Preston's original resolution addresses all parties as victims and steers clear of U.S. political agenda. It urges the Biden administration and Congress to call for a ceasefire, humanitarian aid, and the release of all hostages; and declares that the San Francisco Board of Supervisors condemns antisemitic, anti-Palestinian, Islamophobic, and all xenophobic rhetoric and attacks.

Prior to the meeting a group of Bay Area healthcare workers in medical scrubs demonstrated on the steps of city hall's rotunda. They placed a line of red cloth down the steps to represent the blood spilled in Gaza, and they protested Israeli bombing of hospitals and obstruction of humanitarian aid.

Inside the meeting chamber, members of the public urged the committee to vote in favor of the resolution as originally presented and reject Dorsey's proposed amendments.  One family medical physician from San Francisco General Hospital held up a petition signed by 400 healthcare providers calling for an immediate cease fire and unrestricted medical aid.
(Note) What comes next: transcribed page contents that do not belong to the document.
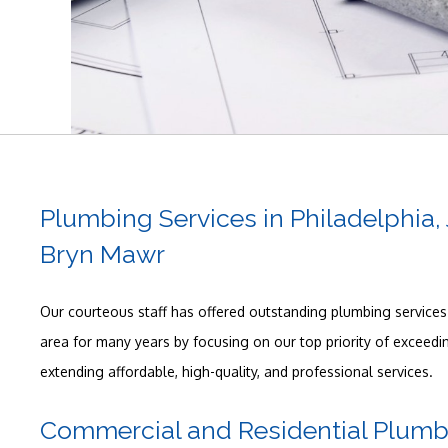
Plumbing Services in Philadelphia
Bryn Mawr
Our courteous staff has offered outstanding plumbing services 
area for many years by focusing on our top priority of exceed
extending affordable, high-quality, and professional services.
Commercial and Residential Plumb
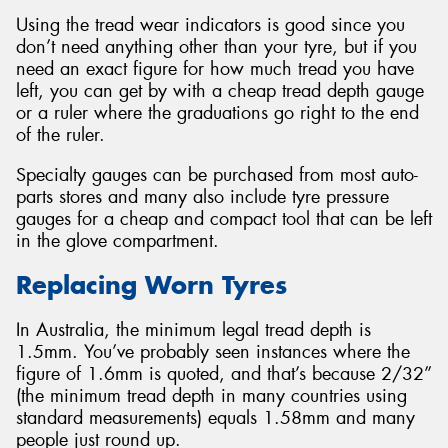
Using the tread wear indicators is good since you
don’t need anything other than your tyre, but if you
need an exact figure for how much tread you have
left, you can get by with a cheap tread depth gauge
or a ruler where the graduations go right to the end
of the ruler.
Specialty gauges can be purchased from most auto-
parts stores and many also include tyre pressure
gauges for a cheap and compact tool that can be left
in the glove compartment.
Replacing Worn Tyres
In Australia, the minimum legal tread depth is
1.5mm. You’ve probably seen instances where the
figure of 1.6mm is quoted, and that’s because 2/32”
(the minimum tread depth in many countries using
standard measurements) equals 1.58mm and many
people just round up.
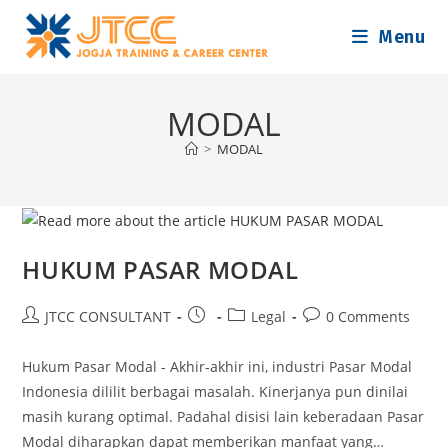
Skip
Menu
to
content
MODAL
>
MODAL
HUKUM PASAR MODAL
Post
Post
Post
Post
JTCC CONSULTANT
Legal
0 Comments
author:
published:
category:
comments:
Hukum Pasar Modal - Akhir-akhir ini, industri Pasar Modal
Indonesia dililit berbagai masalah. Kinerjanya pun dinilai
masih kurang optimal. Padahal disisi lain keberadaan Pasar
Modal diharapkan dapat memberikan manfaat yang…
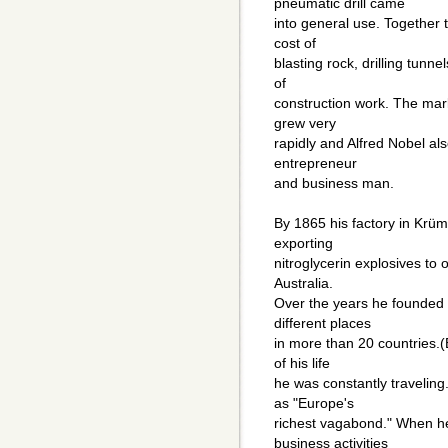
pneumatic drill came
into general use. Together 
cost of
blasting rock, drilling tunn
of
construction work. The mar
grew very
rapidly and Alfred Nobel als
entrepreneur
and business man.
By 1865 his factory in Kr
exporting
nitroglycerin explosives to
Australia.
Over the years he founded 
different places
in more than 20 countries.(
of his life
he was constantly traveling
as "Europe's
richest vagabond." When he
business activities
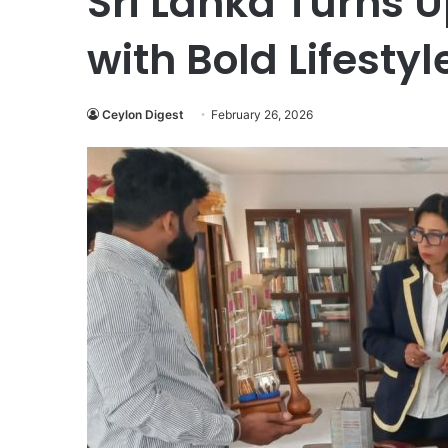
Sri Lanka Turns U
with Bold Lifestyl
Ceylon Digest
February 26, 2026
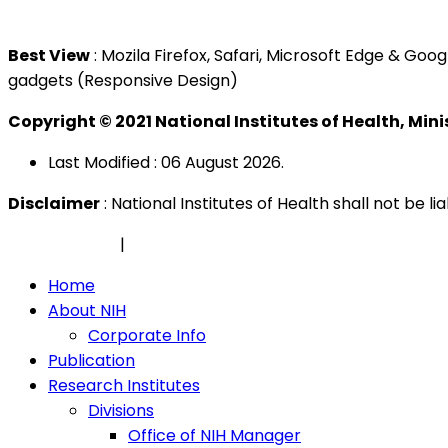
Tel : +603 3362 8888
Best View
: Mozila Firefox, Safari, Microsoft Edge & G
gadgets (Responsive Design)
Copyright © 2021 National Institutes of Health, Min
Last Modified : 06 August 2026.
Disclaimer
: National Institutes of Health shall not be 
Privacy Policy
|
Security Policy
Home
About NIH
Corporate Info
Publication
Research Institutes
Divisions
Office of NIH Manager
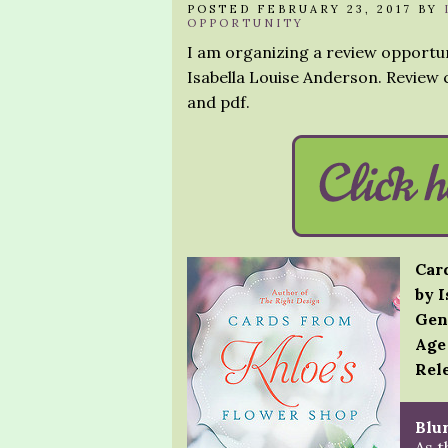
POSTED FEBRUARY 23, 2017 BY
OPPORTUNITY
I am organizing a review opportu
Isabella Louise Anderson. Review c
and pdf.
Car
by 
Gen
Age
Rele
Blur
As t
"I asked supervisor Dorsey; do you want to lay out the atrocities of October 7? How many pages would it take to lay out the details of the atrocities that have happened in the 90 days since?" she said. "The rage you are hearing in this room, is the rage of a hundred years of being called a terrorist while being a victim of terrorism. Our tax dollars fund Israel, they do not fund Hamas!"

As of 2:30 p.m. the meeting was still underway.